* begin PAGE *

The first Dior patterns were promoted with illustrations by Esther Larson in the late 1959 issues of Vogue Pattern Book and Vogue Printed Pattern News (thanks to the White Cabinet for the ID):

Vogue 1472 on the cover of Vogue Pattern news for December 15th, 1959

Vogue Printed Pattern News, December 15, 1959. Illustration: Esther Larson.

Anticipating demand for this high-profile addition to Vogue’s designer patterns, Vogue Pattern Book noted that the new patterns would be available in stores after November 10th:

Dior patterns in Vogue Pattern Book, December 1959-January 1960. Illustrations: Esther Larson. Image via Make Mine Vogue.

The first Dior patterns were photographed by Joseph Leombruno and Jack Bodi, the couple who worked as Leombruno-Bodi. In Vogue magazine’s first issue for 1960, Isabella Albonico modelled the two dress ensembles, Vogue 1471 and 1470:

For the first time Vogue patterns from designs by Dior. Vogue 1 Jan 1960

Vogue patterns from designs by Dior, Vogue, January 1, 1960. Photos: Leombruno-Bodi.

Leombruno-Bodi also photographed the new Dior patterns for Ladies’ Home Journal. The accompanying text for Vogue 1470 suggests that the hobble skirt silhouette was considered extreme: “Dior’s famous ‘hobble’ skirt makes a charming mid-season costume … The pattern also includes details on how to make the dress without the band at the bottom of the skirt for less extreme effect.” The model on the left is Anne St. Marie (click to enlarge):

Nora O'Leary, "Christian Dior: Yours for the Making," with hats by Vincent-Harmik, Maria Pia, and John Frederics - Ladies' Home Journal Jan 1960

Nora O’Leary, “Christian Dior: Yours for the Making,” Ladies’ Home Journal, January 1960. Photos: Leombruno-Bodi. Image via the Internet Archive.

Vogue 1470 is a striking dress and jacket ensemble. The short jacket has three-quarter sleeves and bow trim at the waist, while the dress has short sleeves, low V-neckline, and the collection’s distinctive pouf-hobble skirt banded at the knee. The original was navy tweed:

1950s Christian Dior dress and jacket pattern - Vogue 1470

Vogue 1470 by Yves Saint Laurent for Christian Dior (1959) Dress and jacket.

Here’s the envelope description: One piece dress and jacket. Skirt, with or without puffed tunic, joins the bodice at the waistline. Wide V neck-line with band finish. Short kimono sleeves. Short fitted jacket, joined to waistband, has concealed fastening below notched collar; below elbow length sleeves. Novelty belt.

Vogue 1471 is a close-fitting, double-breasted jacket with matching dress. The original was black-and-white tweed:

1950s Christian Dior dress and jacket pattern - Vogue 1471

Vogue 1471 by Yves Saint Laurent for Christian Dior (1959) Image via Make Mine Vogue.

* end PAGE *
* begin DATA SECTION *

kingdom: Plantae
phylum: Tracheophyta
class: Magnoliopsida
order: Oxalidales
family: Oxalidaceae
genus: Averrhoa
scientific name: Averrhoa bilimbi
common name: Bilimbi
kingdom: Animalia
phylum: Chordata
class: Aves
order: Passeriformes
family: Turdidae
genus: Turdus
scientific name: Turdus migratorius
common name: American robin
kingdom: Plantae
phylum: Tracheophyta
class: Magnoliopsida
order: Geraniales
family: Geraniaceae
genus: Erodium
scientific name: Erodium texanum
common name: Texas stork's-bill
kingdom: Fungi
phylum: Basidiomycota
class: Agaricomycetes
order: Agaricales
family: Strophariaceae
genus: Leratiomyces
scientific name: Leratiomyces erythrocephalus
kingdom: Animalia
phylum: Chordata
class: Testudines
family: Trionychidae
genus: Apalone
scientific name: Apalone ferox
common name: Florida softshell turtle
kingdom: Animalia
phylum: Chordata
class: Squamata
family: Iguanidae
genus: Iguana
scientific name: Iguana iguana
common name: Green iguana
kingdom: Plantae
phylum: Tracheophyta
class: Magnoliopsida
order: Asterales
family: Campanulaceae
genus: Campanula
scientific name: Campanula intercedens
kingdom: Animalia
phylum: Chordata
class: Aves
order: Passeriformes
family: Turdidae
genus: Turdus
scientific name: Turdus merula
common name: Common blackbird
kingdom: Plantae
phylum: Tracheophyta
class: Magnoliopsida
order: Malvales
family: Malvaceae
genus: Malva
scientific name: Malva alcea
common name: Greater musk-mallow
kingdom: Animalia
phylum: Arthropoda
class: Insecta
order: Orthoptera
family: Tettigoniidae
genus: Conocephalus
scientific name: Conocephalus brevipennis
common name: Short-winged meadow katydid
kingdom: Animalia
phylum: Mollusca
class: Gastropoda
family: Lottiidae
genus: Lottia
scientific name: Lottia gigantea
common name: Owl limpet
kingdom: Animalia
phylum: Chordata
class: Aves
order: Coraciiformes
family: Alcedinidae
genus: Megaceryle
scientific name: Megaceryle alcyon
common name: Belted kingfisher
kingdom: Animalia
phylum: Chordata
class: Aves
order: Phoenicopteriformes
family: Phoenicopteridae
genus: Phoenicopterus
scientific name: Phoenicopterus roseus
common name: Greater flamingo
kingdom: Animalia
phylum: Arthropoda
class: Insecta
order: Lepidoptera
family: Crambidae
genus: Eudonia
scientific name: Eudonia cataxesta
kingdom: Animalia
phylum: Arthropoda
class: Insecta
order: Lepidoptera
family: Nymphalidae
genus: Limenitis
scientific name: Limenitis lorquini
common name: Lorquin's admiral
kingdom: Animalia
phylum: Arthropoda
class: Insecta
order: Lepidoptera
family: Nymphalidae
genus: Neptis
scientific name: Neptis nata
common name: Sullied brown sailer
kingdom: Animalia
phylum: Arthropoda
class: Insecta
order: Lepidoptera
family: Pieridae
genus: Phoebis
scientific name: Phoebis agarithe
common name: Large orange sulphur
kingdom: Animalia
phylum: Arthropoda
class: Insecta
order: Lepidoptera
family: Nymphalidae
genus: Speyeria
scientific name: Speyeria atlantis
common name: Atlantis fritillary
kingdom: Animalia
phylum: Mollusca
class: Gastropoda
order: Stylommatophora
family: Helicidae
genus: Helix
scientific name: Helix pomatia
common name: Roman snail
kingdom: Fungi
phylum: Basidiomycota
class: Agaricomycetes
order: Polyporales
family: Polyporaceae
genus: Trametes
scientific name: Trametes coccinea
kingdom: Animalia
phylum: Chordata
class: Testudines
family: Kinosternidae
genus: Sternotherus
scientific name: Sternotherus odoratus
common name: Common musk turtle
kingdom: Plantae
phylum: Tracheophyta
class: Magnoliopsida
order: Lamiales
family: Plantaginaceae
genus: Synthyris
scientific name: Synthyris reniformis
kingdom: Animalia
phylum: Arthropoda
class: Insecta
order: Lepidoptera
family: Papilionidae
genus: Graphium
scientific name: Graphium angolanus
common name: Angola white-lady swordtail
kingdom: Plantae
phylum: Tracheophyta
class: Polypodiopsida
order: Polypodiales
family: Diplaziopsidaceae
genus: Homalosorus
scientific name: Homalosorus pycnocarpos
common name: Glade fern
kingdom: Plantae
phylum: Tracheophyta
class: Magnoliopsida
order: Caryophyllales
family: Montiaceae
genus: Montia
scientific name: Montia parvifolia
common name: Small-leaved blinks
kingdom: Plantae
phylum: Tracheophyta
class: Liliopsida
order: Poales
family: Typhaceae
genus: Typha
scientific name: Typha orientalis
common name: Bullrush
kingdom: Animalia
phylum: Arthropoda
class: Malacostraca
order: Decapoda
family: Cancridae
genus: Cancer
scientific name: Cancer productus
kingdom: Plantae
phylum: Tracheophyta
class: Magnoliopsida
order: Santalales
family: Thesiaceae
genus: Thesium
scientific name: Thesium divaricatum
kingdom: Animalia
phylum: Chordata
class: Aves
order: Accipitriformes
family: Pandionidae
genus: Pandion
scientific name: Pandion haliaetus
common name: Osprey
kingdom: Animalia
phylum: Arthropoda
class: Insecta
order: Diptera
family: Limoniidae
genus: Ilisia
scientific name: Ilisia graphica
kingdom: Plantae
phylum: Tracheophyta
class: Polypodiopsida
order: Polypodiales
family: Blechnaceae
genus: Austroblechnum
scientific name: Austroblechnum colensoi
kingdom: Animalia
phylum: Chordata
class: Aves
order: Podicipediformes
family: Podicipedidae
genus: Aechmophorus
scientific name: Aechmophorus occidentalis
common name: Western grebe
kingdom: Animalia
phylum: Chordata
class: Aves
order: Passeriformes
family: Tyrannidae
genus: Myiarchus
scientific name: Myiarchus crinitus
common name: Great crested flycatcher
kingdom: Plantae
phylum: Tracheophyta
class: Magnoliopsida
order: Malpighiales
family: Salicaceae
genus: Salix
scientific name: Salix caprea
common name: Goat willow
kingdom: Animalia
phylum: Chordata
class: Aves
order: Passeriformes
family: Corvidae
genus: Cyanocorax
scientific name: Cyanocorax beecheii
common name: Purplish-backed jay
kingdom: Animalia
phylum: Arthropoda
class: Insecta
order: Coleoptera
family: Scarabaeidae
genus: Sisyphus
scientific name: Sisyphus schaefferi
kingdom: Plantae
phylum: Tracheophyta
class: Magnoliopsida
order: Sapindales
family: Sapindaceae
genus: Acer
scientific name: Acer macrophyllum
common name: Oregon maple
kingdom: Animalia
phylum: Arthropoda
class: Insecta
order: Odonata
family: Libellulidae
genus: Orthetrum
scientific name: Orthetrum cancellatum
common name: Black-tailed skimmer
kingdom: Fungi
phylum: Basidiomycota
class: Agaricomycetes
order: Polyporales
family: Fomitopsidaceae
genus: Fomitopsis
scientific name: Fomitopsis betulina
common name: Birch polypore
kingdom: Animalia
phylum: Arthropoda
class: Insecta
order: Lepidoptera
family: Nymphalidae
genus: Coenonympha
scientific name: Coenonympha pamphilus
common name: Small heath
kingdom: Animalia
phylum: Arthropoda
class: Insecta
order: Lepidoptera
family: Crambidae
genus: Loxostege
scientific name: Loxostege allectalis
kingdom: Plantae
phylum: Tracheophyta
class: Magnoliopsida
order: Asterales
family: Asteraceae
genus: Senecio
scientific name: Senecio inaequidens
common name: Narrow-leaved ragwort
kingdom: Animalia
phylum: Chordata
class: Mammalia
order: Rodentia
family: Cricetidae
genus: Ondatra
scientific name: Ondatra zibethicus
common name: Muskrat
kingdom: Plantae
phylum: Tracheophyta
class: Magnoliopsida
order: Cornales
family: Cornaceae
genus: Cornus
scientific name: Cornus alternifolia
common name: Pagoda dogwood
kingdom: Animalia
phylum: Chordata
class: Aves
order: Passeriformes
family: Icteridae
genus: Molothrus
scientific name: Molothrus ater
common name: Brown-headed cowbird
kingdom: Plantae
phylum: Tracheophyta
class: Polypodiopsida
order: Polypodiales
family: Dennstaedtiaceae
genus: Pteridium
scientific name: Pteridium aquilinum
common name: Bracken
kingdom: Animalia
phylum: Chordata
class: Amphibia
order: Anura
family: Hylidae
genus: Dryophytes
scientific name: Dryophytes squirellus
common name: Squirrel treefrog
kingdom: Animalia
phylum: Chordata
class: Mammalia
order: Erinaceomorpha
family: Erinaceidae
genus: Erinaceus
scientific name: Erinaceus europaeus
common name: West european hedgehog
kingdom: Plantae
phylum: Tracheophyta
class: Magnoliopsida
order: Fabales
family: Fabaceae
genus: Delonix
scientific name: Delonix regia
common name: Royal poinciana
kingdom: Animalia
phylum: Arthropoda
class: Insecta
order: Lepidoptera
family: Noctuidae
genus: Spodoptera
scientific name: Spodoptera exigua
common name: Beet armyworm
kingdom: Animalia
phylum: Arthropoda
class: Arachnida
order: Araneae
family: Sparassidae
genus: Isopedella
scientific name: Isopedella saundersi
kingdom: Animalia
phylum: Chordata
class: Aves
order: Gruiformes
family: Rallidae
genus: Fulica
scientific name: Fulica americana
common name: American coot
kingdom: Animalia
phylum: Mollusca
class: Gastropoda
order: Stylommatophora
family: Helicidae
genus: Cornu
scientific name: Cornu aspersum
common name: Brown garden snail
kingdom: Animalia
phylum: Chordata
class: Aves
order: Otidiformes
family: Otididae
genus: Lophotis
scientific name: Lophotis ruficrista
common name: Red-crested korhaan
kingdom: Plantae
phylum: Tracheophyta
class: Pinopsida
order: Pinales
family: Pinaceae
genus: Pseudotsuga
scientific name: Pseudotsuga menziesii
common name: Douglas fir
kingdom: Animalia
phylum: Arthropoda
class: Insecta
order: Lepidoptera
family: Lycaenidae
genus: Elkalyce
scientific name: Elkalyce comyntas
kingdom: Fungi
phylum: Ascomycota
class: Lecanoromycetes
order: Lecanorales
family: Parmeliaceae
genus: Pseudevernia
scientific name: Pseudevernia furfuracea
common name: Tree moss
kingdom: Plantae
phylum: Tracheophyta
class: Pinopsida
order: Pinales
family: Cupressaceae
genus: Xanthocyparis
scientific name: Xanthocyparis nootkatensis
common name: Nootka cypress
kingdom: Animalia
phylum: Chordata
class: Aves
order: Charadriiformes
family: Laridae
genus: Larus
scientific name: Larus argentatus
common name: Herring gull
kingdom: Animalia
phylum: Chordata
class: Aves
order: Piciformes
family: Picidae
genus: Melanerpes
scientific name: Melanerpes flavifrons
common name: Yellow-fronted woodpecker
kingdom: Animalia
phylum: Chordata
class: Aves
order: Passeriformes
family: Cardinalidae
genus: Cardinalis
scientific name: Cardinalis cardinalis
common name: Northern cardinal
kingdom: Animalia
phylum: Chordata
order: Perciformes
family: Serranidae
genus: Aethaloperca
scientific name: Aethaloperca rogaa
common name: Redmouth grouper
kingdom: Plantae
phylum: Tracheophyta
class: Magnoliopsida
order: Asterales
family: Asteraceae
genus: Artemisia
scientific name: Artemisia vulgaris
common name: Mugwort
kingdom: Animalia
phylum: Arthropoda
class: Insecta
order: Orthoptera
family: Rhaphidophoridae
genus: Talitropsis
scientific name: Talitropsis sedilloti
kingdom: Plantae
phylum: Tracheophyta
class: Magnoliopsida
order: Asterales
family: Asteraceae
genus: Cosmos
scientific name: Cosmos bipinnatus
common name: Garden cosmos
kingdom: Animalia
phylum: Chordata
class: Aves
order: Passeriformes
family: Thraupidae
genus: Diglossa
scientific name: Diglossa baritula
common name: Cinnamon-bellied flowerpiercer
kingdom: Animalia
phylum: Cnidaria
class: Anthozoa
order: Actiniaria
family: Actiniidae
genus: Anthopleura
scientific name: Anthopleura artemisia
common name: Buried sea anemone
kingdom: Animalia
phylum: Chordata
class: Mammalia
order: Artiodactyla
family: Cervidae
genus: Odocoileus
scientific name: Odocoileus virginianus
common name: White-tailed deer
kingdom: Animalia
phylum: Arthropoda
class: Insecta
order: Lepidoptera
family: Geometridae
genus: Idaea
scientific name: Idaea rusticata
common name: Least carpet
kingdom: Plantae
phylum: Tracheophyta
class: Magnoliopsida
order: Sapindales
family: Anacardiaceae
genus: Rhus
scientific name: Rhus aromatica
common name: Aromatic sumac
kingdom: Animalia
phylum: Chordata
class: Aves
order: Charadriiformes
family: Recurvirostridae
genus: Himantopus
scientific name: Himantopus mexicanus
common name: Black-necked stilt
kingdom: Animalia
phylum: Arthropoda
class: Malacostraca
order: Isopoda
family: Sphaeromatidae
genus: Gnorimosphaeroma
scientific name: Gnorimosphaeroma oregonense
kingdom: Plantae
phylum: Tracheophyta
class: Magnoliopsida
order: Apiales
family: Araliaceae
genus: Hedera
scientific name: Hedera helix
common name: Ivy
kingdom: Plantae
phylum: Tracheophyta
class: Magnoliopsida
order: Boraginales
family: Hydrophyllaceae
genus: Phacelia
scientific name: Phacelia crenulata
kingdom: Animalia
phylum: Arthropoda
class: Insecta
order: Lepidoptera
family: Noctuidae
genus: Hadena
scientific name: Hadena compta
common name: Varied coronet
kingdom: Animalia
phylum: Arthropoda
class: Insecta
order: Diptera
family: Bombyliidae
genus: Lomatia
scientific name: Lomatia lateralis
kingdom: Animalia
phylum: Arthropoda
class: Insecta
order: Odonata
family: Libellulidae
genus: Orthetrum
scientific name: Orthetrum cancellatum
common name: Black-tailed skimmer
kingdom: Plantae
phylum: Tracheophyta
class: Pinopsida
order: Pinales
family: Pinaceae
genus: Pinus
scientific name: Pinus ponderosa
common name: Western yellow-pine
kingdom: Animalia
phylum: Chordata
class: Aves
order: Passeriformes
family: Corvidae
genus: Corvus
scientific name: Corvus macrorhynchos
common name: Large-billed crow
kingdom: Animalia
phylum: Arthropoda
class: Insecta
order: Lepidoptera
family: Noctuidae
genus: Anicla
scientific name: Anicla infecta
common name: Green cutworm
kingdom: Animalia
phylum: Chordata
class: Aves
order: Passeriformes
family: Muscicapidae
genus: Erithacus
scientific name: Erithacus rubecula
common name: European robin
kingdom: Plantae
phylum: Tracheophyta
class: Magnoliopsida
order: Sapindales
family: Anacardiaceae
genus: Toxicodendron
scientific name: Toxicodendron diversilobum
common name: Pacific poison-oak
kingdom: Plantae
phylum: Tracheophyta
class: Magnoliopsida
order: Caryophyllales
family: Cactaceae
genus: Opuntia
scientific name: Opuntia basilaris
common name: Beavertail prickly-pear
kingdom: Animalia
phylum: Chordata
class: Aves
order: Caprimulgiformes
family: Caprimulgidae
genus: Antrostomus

* end DATA SECTION *

▸ STATED EXERCISE: Using the text on the first Dior patterns, decide whether each statement is true: (a) the original of Vogue 1470 was navy tweed; (b) Vogue 1471 has a single-breasted jacket; (c) the new patterns were to reach stores after December 15th. For each, answer yes or no and quote the deciding words.

▸ FULL ANSWER:
(a) Yes: "The original was navy tweed"
(b) No: "Vogue 1471 is a close-fitting, double-breasted jacket with matching dress"
(c) No: "the new patterns would be available in stores after November 10th"